### DATA FOR ANALYSIS
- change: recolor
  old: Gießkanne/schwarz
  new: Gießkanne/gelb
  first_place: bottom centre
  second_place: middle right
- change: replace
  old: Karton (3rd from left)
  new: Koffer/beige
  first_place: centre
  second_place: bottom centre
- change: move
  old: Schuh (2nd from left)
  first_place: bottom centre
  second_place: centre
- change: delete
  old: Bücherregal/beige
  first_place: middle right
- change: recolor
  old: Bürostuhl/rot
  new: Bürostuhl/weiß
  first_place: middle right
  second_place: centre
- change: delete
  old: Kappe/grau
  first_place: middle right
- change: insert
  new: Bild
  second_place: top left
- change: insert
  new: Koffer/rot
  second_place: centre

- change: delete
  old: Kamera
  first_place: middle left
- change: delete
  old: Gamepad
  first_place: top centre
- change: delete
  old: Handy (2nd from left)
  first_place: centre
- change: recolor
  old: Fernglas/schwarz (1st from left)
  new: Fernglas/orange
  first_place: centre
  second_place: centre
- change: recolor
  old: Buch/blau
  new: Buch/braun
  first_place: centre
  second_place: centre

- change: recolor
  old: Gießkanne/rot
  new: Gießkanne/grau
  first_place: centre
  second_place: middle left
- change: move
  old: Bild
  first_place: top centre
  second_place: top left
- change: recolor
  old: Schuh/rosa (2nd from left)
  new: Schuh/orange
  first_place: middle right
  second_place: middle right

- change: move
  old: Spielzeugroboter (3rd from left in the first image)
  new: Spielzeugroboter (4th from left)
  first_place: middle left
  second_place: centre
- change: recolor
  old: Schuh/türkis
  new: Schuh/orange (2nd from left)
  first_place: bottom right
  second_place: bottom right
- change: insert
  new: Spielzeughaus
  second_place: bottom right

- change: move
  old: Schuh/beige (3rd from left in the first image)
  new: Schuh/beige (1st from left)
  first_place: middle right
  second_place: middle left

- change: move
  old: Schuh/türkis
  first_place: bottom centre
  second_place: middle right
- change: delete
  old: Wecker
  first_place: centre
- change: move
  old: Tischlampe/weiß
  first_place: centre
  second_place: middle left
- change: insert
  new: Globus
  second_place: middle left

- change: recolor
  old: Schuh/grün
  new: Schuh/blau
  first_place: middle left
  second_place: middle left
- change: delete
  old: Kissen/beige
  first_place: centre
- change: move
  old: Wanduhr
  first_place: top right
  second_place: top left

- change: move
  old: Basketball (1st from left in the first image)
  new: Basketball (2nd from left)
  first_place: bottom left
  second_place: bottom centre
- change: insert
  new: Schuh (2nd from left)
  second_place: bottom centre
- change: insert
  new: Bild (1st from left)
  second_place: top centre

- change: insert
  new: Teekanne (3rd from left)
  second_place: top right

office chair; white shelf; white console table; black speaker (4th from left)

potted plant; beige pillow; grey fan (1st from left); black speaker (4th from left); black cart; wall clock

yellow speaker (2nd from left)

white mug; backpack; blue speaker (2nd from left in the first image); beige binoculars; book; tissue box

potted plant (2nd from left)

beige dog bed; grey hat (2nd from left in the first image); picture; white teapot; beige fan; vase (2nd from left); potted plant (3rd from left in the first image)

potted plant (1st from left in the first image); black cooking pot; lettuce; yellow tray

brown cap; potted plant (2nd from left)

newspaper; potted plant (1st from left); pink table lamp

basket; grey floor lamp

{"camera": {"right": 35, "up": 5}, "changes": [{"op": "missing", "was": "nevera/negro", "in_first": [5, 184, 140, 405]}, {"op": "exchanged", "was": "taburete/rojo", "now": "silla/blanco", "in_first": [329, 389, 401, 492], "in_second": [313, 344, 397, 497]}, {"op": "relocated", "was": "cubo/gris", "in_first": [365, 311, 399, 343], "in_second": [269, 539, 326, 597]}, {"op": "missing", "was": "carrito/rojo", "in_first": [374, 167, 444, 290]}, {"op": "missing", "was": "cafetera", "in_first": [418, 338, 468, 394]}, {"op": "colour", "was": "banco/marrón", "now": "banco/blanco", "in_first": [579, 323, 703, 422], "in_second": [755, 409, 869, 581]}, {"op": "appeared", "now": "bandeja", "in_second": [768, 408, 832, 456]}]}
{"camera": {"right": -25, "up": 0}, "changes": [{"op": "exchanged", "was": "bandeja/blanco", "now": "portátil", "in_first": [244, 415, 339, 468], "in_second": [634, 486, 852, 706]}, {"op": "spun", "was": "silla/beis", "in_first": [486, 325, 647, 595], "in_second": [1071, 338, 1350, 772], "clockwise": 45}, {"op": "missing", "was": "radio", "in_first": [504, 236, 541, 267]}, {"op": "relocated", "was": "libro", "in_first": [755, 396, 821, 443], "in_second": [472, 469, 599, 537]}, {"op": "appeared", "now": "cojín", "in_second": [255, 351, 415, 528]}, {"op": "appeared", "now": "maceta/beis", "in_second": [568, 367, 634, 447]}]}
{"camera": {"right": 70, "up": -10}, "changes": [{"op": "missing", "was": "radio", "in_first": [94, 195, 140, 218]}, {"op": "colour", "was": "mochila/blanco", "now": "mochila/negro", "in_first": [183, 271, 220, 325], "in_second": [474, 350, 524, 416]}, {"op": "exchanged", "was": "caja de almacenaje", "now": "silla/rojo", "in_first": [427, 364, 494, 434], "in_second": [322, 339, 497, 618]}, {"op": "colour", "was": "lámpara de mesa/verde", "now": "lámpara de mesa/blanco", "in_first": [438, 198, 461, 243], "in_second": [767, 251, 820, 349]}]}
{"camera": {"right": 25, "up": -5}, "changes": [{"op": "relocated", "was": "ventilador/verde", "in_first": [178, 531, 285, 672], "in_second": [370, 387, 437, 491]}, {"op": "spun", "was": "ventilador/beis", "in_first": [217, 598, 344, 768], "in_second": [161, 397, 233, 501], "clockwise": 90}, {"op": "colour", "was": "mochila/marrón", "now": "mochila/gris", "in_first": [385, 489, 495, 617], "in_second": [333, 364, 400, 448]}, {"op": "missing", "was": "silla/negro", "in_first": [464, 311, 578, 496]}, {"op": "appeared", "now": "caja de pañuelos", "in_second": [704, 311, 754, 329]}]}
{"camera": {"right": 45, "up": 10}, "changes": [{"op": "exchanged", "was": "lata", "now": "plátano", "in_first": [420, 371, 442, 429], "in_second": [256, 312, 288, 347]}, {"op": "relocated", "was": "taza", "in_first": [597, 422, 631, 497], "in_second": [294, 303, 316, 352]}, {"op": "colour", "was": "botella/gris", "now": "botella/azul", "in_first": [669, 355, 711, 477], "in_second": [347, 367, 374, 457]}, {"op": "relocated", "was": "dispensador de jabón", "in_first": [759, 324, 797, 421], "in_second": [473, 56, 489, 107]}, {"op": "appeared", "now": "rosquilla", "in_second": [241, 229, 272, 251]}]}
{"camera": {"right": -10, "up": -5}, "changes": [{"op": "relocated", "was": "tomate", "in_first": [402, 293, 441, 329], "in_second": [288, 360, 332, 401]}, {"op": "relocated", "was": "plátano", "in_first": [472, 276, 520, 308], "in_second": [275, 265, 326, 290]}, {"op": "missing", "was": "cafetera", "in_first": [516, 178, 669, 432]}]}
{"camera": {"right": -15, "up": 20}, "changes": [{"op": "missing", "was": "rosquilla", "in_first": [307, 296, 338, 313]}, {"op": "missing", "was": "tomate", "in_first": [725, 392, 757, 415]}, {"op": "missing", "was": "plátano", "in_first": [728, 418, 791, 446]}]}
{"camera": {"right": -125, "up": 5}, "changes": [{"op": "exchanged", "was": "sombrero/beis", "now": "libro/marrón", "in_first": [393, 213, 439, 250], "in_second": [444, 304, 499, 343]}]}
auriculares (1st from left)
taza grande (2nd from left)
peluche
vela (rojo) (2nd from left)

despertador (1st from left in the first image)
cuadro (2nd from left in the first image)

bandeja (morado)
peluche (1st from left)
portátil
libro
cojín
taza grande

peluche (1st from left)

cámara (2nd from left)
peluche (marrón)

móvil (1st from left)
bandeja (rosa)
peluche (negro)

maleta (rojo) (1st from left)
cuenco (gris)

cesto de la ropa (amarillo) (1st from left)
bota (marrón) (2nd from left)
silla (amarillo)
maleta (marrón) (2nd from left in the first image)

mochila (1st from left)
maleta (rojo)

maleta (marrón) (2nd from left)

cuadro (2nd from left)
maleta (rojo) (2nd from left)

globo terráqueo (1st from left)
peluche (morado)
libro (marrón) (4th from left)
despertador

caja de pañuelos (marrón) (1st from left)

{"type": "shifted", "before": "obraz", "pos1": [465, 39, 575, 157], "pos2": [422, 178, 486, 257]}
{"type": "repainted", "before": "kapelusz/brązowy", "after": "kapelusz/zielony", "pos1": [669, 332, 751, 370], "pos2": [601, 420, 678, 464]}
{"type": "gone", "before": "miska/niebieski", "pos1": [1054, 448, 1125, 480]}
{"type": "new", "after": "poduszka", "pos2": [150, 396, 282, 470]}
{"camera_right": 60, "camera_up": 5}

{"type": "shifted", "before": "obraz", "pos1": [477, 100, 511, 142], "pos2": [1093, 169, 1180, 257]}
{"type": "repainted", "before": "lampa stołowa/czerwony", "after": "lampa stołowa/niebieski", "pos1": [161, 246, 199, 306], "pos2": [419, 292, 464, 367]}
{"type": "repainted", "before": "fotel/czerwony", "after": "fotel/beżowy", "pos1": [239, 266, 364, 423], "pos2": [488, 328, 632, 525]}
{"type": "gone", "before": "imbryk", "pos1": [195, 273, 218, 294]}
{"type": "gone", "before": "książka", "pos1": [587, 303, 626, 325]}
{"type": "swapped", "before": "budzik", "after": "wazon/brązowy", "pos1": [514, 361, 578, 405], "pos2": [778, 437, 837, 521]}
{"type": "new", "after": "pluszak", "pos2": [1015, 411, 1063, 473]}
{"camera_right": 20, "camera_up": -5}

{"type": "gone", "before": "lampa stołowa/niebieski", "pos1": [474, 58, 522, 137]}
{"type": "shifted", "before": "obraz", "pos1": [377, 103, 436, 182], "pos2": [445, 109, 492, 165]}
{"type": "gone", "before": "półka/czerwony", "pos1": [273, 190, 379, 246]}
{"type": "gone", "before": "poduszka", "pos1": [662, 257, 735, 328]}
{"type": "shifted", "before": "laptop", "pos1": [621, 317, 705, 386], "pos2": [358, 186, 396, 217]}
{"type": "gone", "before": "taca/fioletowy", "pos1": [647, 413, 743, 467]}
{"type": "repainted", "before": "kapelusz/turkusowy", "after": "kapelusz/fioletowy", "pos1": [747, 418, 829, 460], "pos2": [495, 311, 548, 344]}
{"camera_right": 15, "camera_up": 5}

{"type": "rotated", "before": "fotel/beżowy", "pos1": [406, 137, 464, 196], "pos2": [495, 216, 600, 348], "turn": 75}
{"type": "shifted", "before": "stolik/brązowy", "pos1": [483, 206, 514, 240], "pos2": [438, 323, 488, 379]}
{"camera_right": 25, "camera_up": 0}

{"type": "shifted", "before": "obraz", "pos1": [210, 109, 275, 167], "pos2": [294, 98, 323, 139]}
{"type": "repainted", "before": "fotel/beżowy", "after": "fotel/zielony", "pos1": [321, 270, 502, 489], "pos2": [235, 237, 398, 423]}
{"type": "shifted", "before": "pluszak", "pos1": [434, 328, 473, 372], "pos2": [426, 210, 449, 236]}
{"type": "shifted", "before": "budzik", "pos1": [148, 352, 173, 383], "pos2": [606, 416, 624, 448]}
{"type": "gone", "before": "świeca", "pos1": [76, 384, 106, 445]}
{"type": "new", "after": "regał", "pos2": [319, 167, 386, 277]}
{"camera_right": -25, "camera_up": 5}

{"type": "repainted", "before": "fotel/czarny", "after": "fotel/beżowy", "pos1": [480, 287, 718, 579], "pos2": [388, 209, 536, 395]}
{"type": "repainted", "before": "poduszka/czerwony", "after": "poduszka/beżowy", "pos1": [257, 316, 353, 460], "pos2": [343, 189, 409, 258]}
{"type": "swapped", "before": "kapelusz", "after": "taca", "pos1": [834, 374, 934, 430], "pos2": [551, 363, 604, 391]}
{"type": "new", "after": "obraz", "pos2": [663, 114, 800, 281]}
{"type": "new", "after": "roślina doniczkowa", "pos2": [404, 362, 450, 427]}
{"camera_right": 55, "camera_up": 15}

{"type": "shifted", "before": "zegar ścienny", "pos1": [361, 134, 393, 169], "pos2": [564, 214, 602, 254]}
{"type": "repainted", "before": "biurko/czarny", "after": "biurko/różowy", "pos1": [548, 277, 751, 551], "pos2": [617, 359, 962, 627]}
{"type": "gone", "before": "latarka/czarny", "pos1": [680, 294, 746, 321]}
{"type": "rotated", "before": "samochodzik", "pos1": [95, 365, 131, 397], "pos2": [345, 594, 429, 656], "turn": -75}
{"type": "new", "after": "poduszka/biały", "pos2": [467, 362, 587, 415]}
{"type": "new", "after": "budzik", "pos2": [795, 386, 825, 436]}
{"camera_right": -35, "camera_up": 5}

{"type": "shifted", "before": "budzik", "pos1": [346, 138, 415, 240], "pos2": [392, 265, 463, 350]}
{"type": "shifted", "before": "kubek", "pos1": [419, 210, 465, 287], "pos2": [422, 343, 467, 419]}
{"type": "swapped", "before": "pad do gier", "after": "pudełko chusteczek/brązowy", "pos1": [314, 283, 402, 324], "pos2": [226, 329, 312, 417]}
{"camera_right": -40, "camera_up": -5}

### WHAT YOU NEED TO DO
Which lines of the data hold the string "Bürostuhl"? Return each of them.

### YOUR RESPONSE
  old: Bürostuhl/rot
  new: Bürostuhl/weiß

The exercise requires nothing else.